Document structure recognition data
━━━

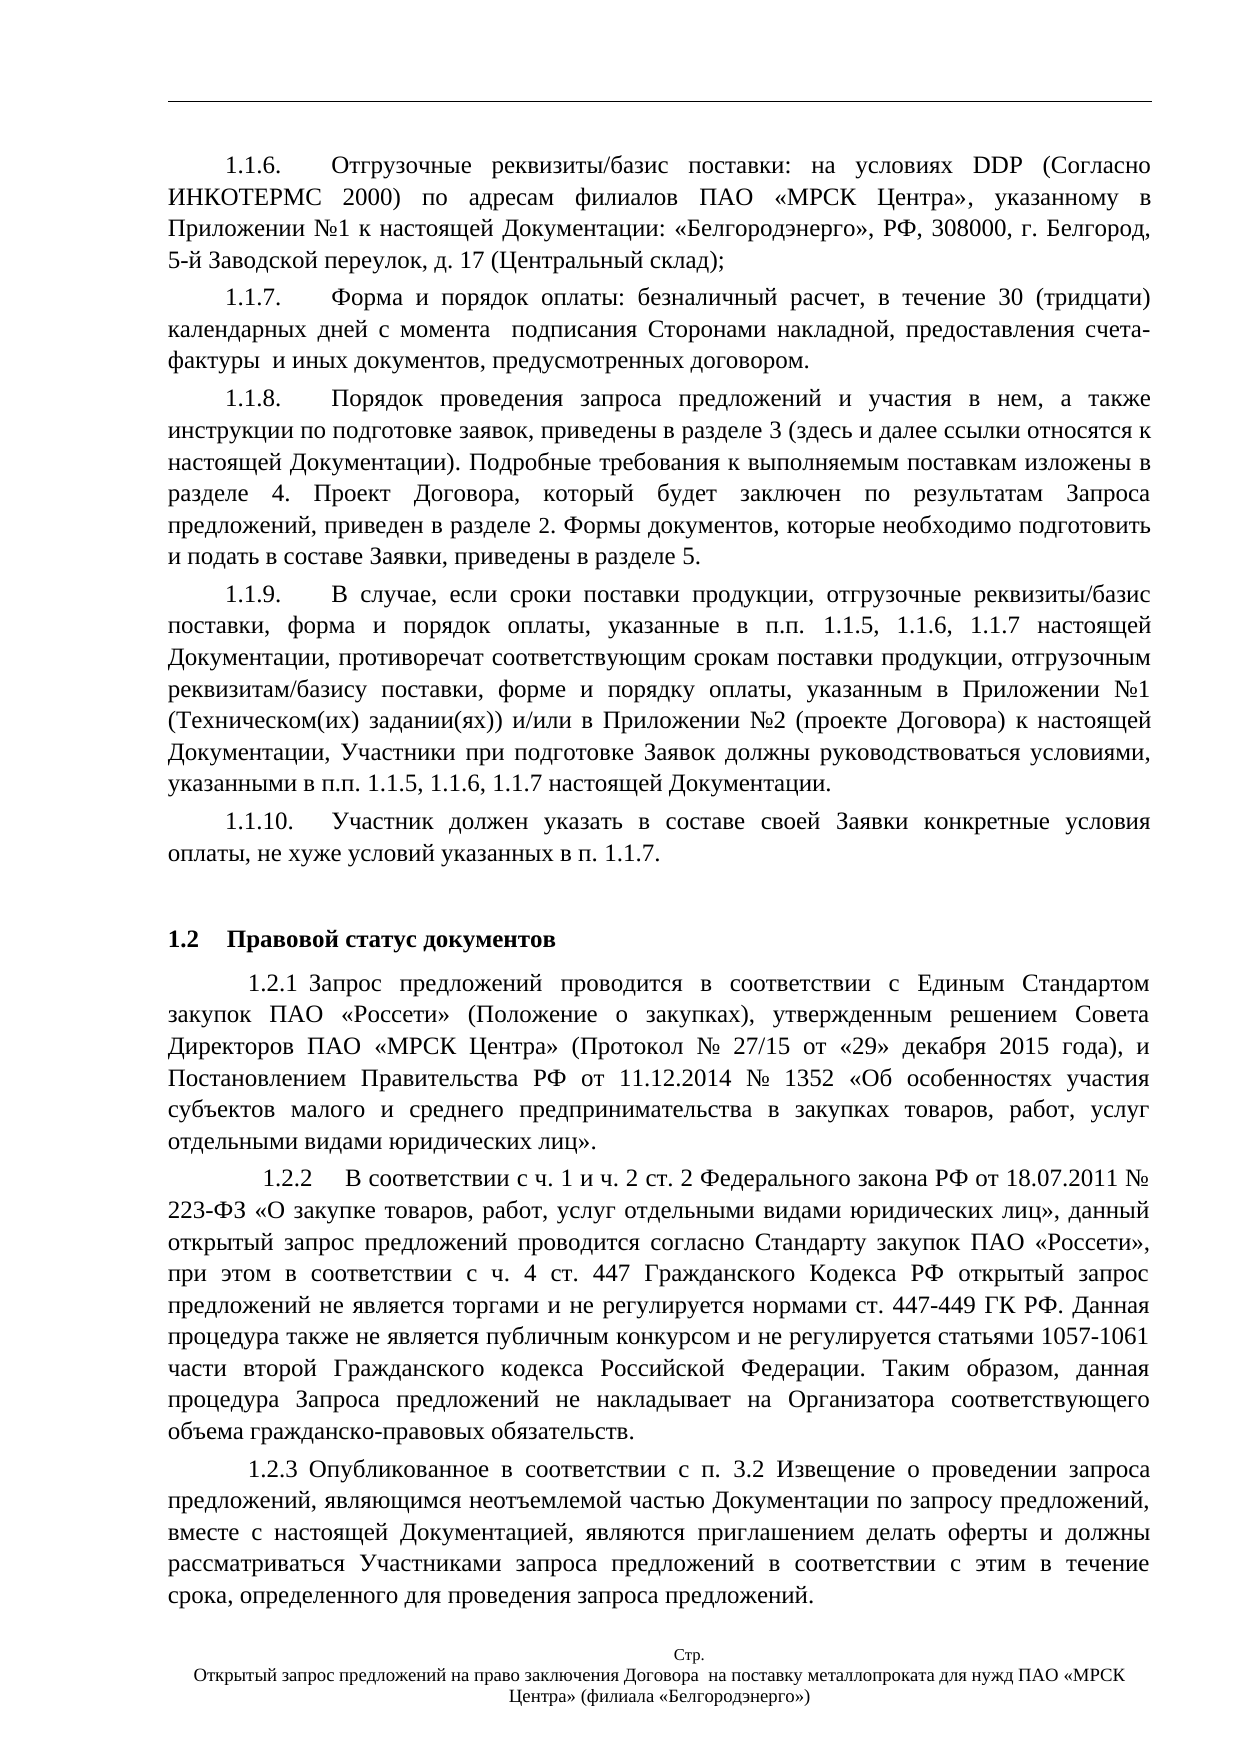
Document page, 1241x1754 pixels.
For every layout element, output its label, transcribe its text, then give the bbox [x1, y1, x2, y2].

list Участник должен указать в составе своей Заявки конкретные условия оплаты, не хуже условий указанных в п. 1.1.7. [168, 806, 1152, 867]
list В соответствии с ч. 1 и ч. 2 ст. 2 Федерального закона РФ от 18.07.2011 № 223-ФЗ «О закупке товаров, работ, услуг отдельными видами юридических лиц», данный открытый запрос предложений проводится согласно Стандарту закупок ПАО «Россети», при этом в соответствии с ч. 4 ст. 447 Гражданского Кодекса РФ открытый запрос предложений не является торгами и не регулируется нормами ст. 447-449 ГК РФ. Данная процедура также не является публичным конкурсом и не регулируется статьями 1057-1061 части второй Гражданского кодекса Российской Федерации. Таким образом, данная процедура Запроса предложений не накладывает на Организатора соответствующего объема гражданско-правовых обязательств. [168, 1163, 1150, 1445]
list Порядок проведения запроса предложений и участия в нем, а также инструкции по подготовке заявок, приведены в разделе 3 (здесь и далее ссылки относятся к настоящей Документации). Подробные требования к выполняемым поставкам изложены в разделе 4. Проект Договора, который будет заключен по результатам Запроса предложений, приведен в разделе . Формы документов, которые необходимо подготовить и подать в составе Заявки, приведены в разделе 5. [168, 383, 1152, 570]
subtitle Правовой статус документов [168, 924, 1152, 953]
list Запрос предложений проводится в соответствии с Единым Стандартом закупок ПАО «Россети» (Положение о закупках), утвержденным решением Совета Директоров ПАО «МРСК Центра» (Протокол № 27/15 от «29» декабря 2015 года), и Постановлением Правительства РФ от 11.12.2014 № 1352 «Об особенностях участия субъектов малого и среднего предпринимательства в закупках товаров, работ, услуг отдельными видами юридических лиц». [168, 968, 1150, 1154]
list Опубликованное в соответствии с п. Извещение о проведении запроса предложений, являющимся неотъемлемой частью Документации по запросу предложений, вместе с настоящей Документацией, являются приглашением делать оферты и должны рассматриваться Участниками запроса предложений в соответствии с этим в течение срока, определенного для проведения запроса предложений. [168, 1454, 1150, 1609]
list Отгрузочные реквизиты/базис поставки: на условиях DDP (Согласно ИНКОТЕРМС 2000) по адресам филиалов ПАО «МРСК Центра», указанному в Приложении №1 к настоящей Документации: «Белгородэнерго», РФ, 308000, г. Белгород, 5-й Заводской переулок, д. 17 (Центральный склад); [168, 150, 1152, 273]
list Форма и порядок оплаты: безналичный расчет, в течение 30 (тридцати) календарных дней с момента подписания Сторонами накладной, предоставления счета-фактуры и иных документов, предусмотренных договором. [168, 282, 1152, 374]
list В случае, если сроки поставки продукции, отгрузочные реквизиты/базис поставки, форма и порядок оплаты, указанные в п.п. 1.1.5, 1.1.6, 1.1.7 настоящей Документации, противоречат соответствующим срокам поставки продукции, отгрузочным реквизитам/базису поставки, форме и порядку оплаты, указанным в Приложении №1 (Техническом(их) задании(ях)) и/или в Приложении №2 (проекте Договора) к настоящей Документации, Участники при подготовке Заявок должны руководствоваться условиями, указанными в п.п. 1.1.5, 1.1.6, 1.1.7 настоящей Документации. [168, 579, 1152, 797]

━━━

• **Work instructions**: Nothing but the records, repeated exactly and stripped of pictures, should appear in the answer.

• **Exercise answer**:
Document page, 1241x1754 pixels.
For every layout element, output its label, transcribe its text, then give the bbox [x1, y1, x2, y2].

list Участник должен указать в составе своей Заявки конкретные условия оплаты, не хуже условий указанных в п. 1.1.7. [168, 806, 1152, 867]
list В соответствии с ч. 1 и ч. 2 ст. 2 Федерального закона РФ от 18.07.2011 № 223-ФЗ «О закупке товаров, работ, услуг отдельными видами юридических лиц», данный открытый запрос предложений проводится согласно Стандарту закупок ПАО «Россети», при этом в соответствии с ч. 4 ст. 447 Гражданского Кодекса РФ открытый запрос предложений не является торгами и не регулируется нормами ст. 447-449 ГК РФ. Данная процедура также не является публичным конкурсом и не регулируется статьями 1057-1061 части второй Гражданского кодекса Российской Федерации. Таким образом, данная процедура Запроса предложений не накладывает на Организатора соответствующего объема гражданско-правовых обязательств. [168, 1163, 1150, 1445]
list Порядок проведения запроса предложений и участия в нем, а также инструкции по подготовке заявок, приведены в разделе 3 (здесь и далее ссылки относятся к настоящей Документации). Подробные требования к выполняемым поставкам изложены в разделе 4. Проект Договора, который будет заключен по результатам Запроса предложений, приведен в разделе . Формы документов, которые необходимо подготовить и подать в составе Заявки, приведены в разделе 5. [168, 383, 1152, 570]
subtitle Правовой статус документов [168, 924, 1152, 953]
list Запрос предложений проводится в соответствии с Единым Стандартом закупок ПАО «Россети» (Положение о закупках), утвержденным решением Совета Директоров ПАО «МРСК Центра» (Протокол № 27/15 от «29» декабря 2015 года), и Постановлением Правительства РФ от 11.12.2014 № 1352 «Об особенностях участия субъектов малого и среднего предпринимательства в закупках товаров, работ, услуг отдельными видами юридических лиц». [168, 968, 1150, 1154]
list Опубликованное в соответствии с п. Извещение о проведении запроса предложений, являющимся неотъемлемой частью Документации по запросу предложений, вместе с настоящей Документацией, являются приглашением делать оферты и должны рассматриваться Участниками запроса предложений в соответствии с этим в течение срока, определенного для проведения запроса предложений. [168, 1454, 1150, 1609]
list Отгрузочные реквизиты/базис поставки: на условиях DDP (Согласно ИНКОТЕРМС 2000) по адресам филиалов ПАО «МРСК Центра», указанному в Приложении №1 к настоящей Документации: «Белгородэнерго», РФ, 308000, г. Белгород, 5-й Заводской переулок, д. 17 (Центральный склад); [168, 150, 1152, 273]
list Форма и порядок оплаты: безналичный расчет, в течение 30 (тридцати) календарных дней с момента подписания Сторонами накладной, предоставления счета-фактуры и иных документов, предусмотренных договором. [168, 282, 1152, 374]
list В случае, если сроки поставки продукции, отгрузочные реквизиты/базис поставки, форма и порядок оплаты, указанные в п.п. 1.1.5, 1.1.6, 1.1.7 настоящей Документации, противоречат соответствующим срокам поставки продукции, отгрузочным реквизитам/базису поставки, форме и порядку оплаты, указанным в Приложении №1 (Техническом(их) задании(ях)) и/или в Приложении №2 (проекте Договора) к настоящей Документации, Участники при подготовке Заявок должны руководствоваться условиями, указанными в п.п. 1.1.5, 1.1.6, 1.1.7 настоящей Документации. [168, 579, 1152, 797]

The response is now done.